Problem details:
List all lines in the material below that contain "format".

Task data:

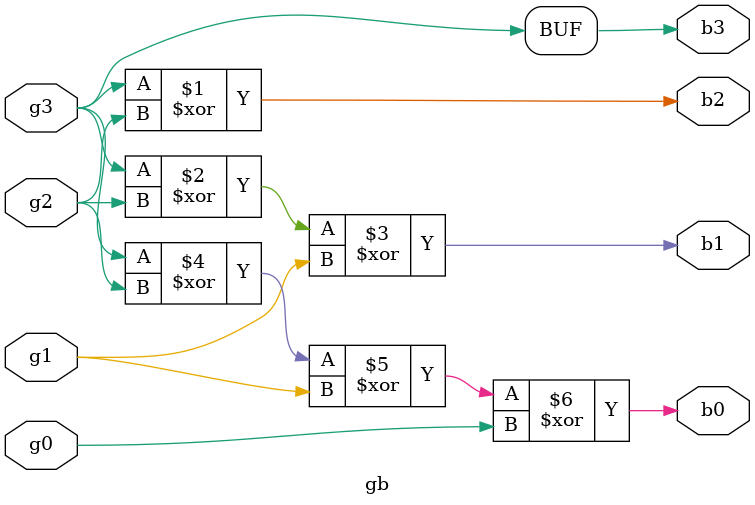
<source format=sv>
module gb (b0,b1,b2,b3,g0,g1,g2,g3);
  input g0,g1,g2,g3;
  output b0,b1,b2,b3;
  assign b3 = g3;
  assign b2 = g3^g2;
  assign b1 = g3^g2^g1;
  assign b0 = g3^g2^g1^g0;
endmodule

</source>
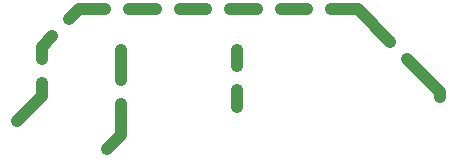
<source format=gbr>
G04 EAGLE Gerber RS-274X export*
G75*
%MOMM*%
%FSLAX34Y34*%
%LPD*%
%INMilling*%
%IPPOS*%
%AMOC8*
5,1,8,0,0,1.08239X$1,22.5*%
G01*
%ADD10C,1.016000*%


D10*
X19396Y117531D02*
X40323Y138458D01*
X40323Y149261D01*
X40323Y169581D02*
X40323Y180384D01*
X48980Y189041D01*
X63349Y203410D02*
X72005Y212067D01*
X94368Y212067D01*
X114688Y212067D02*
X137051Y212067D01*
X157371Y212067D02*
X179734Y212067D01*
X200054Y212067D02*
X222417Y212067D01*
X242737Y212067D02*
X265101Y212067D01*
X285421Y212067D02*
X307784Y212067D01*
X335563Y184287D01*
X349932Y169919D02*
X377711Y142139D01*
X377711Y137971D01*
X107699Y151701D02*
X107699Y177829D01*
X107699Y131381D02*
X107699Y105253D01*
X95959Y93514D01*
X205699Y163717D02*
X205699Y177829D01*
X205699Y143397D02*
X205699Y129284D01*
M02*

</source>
...
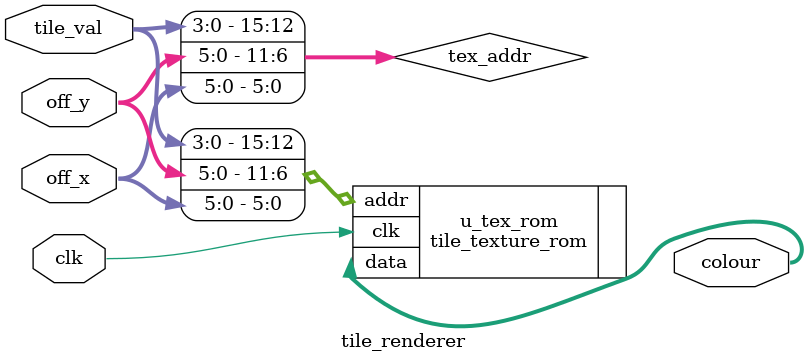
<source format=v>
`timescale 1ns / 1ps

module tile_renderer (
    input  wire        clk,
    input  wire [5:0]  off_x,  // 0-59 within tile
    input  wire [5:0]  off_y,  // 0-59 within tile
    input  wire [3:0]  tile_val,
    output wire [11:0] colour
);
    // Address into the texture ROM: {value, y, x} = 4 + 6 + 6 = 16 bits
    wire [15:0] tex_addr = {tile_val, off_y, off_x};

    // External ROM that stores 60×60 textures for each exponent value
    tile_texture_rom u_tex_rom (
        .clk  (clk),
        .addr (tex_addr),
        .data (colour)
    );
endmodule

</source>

Task result:
<source format=sv>
<source format=gbr>
<source format=v>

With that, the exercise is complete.